Passive products such as exchange-traded funds (ETFs) have traditionally focused on offering exposure to large-cap equity indices, such as the FTSE 100, and more recently to fixed income.
But a growing number of providers have launched passive funds that sit more comfortably in the alternatives investments category – a ‘catch-all’ term for any asset classes that are not traditional equities or fixed income.
Passive providers have been consistently gaining market share from active asset managers due to the appeal of these low-cost products as a way of accessing equities and fixed income, so it is no surprise they are now trying to corner the market in more niche areas.
Howie Li, executive director of Canvas at ETF Securities, says: “Multi-asset portfolios have core allocations to equities and fixed income, and because of the challenges within those two asset classes, people are either looking for alternative sources of return or ways to diversify their portfolios.”
Mr Li acknowledges that what “gets parked into alternatives” is a wide range of assets, with some providers including commodities in this category.
Figures from ETFGI show by the end of July exchange-traded commodities (ETCs) and exchange-traded products (ETPs) had gathered a record level of net inflows of $10.1bn (£7.8bn).
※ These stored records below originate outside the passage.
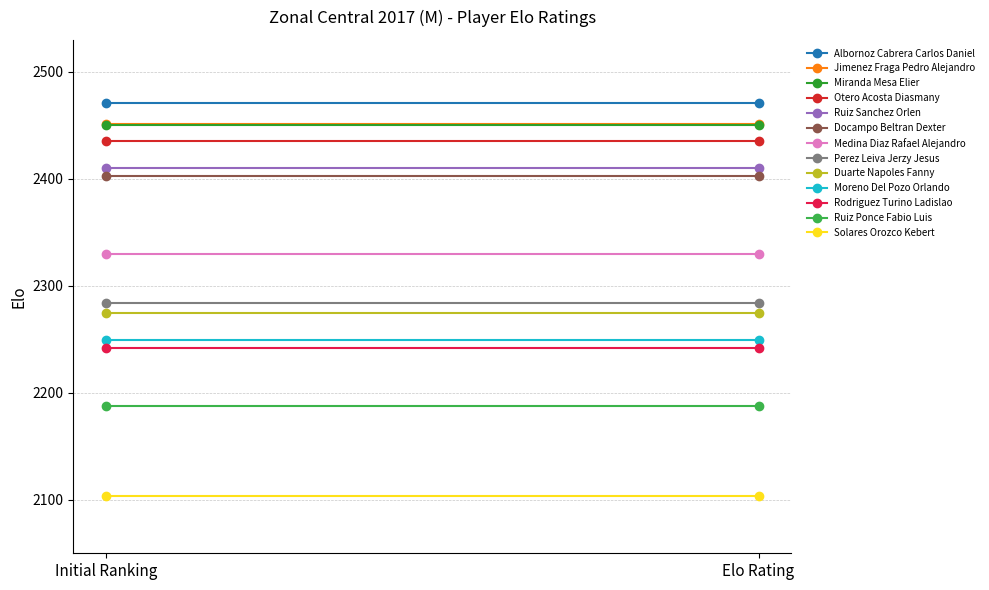

The value at Ruiz Sanchez Orlen is 2410. True or false?

True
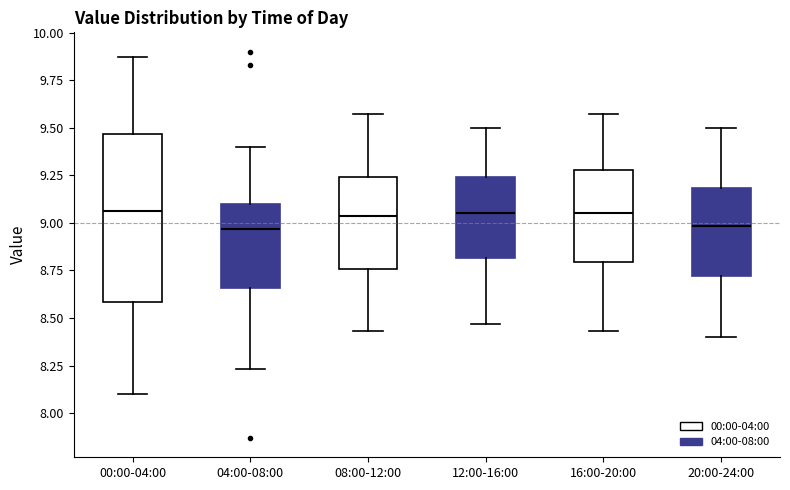

Reading left to right, read every box against the y-axis: the position of its median line, the range the box covers, and the ends of its whiskers. The values are not printed on the chart, so give them approximately, as read against the axis.

00:00-04:00: median 9.05, box 8.60 to 9.45, whiskers 8.10 to 9.85
04:00-08:00: median 8.95, box 8.65 to 9.10, whiskers 8.25 to 9.40
08:00-12:00: median 9.05, box 8.75 to 9.25, whiskers 8.45 to 9.55
12:00-16:00: median 9.05, box 8.80 to 9.25, whiskers 8.45 to 9.50
16:00-20:00: median 9.05, box 8.80 to 9.30, whiskers 8.45 to 9.55
20:00-24:00: median 9.00, box 8.70 to 9.20, whiskers 8.40 to 9.50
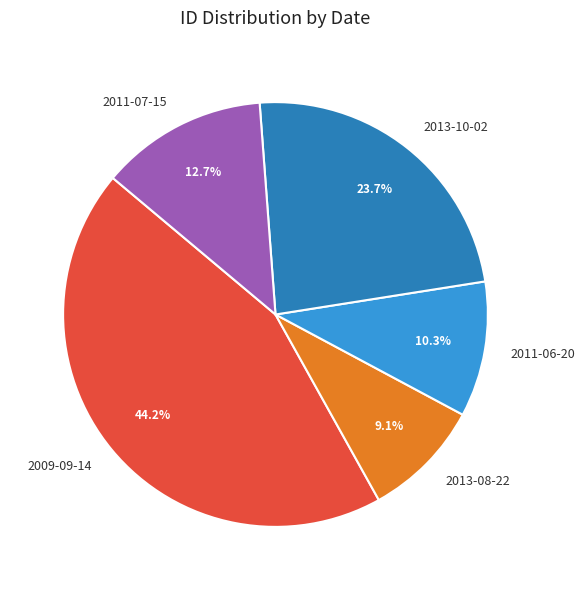

Between 2009-09-14 and 2011-07-15, which is larger?

2009-09-14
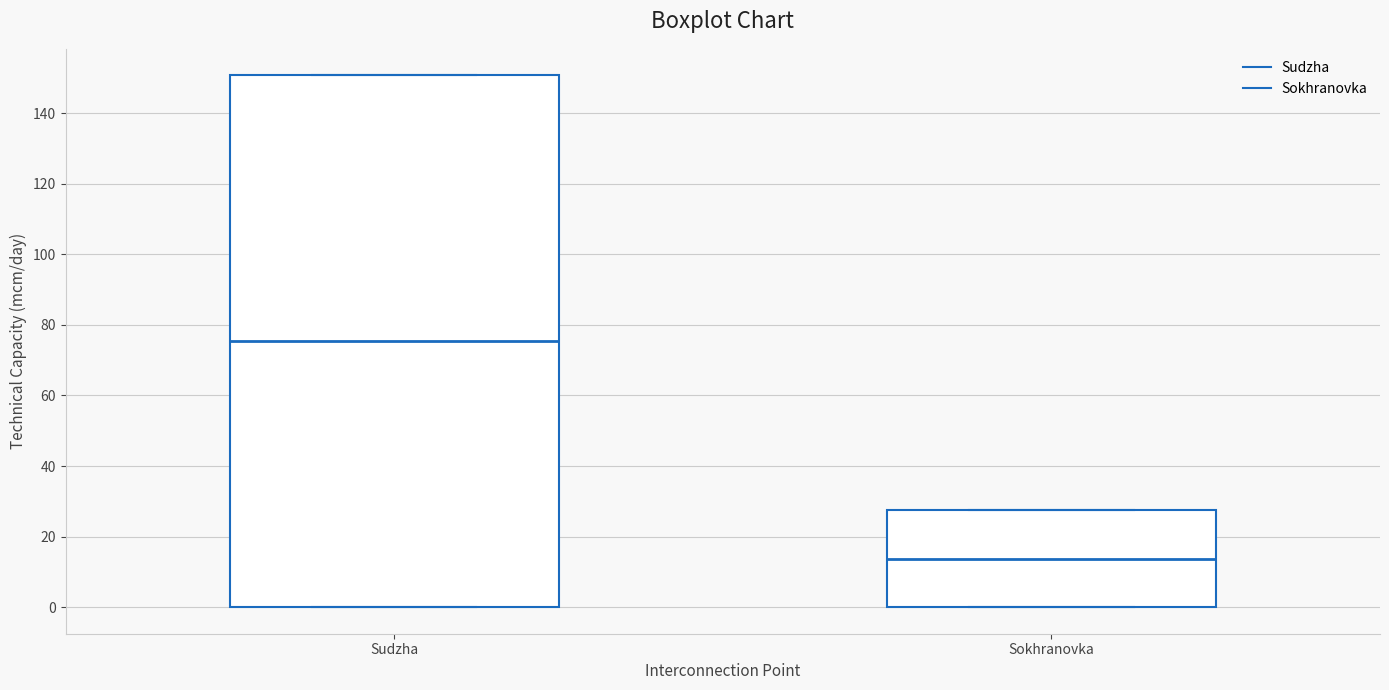

Comparing the boxes themselves (not the whiskers), which one is the tallest?

Sudzha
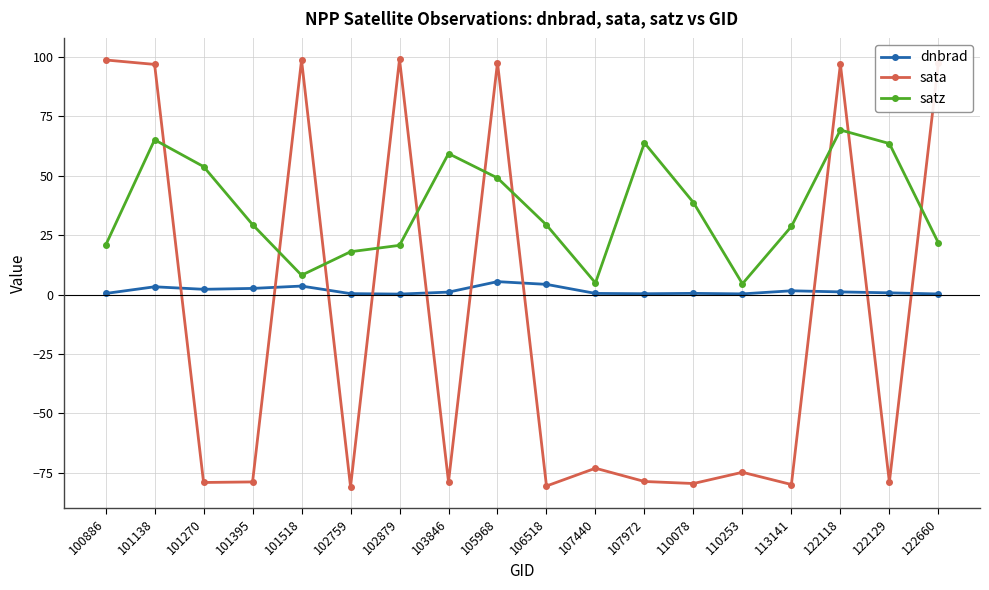

What are all the series names shown in the legend?

dnbrad, sata, satz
This was still some way behind the $22.4bn of year-to-date net inflows into fixed income ETFs, but ahead of equity ETFs, which recorded net outflows over the same period.
Gold passive products account for a large proportion of these inflows, as macroeconomic uncertainties have seen investors allocate to the asset class.
Lynn Hutchinson, assistant director at Charles Stanley, says: “Gold ETCs have been available for many years, but have attracted large investor assets this year.”
Mr Li notes: “Gold traditionally is a safe haven and fixed income is the same, but correlation-wise they’re not always the same. It’s a good way to hedge against risk.”
FundCalibre managing director Darius McDermott notes it is not just alternative asset classes like gold that can be accessed via passive strategies. Investors can get exposure to more niche areas of mainstream investments through ETFs, such as mortgage-backed securities, Chinese shares, megatrends like robotics, and oil.
Ms Hutchinson adds: “A fairly new strategy of investment has been the launch of socially responsible ETFs. These rules-based ETFs track an index that is then screened based on a number of criteria. Many are screened for a company’s corporate governance, profits from tobacco, animal testing, armament and others.”
UBS is one such provider with a range of sustainable ETFs that are built around the MSCI SRI indices. Head of ETF sales for the UK and Ireland Andrew Walsh notes this was still a very specialised area of investment a couple of years ago.
“We’ve had assets grow from £250m across this suite of ETFs to about £650m in 15 months,” he says. “The key inflows into ETFs still go into the plain vanilla kind of things – the S&P 500, the FTSE 100 and the MSCI World [indices].”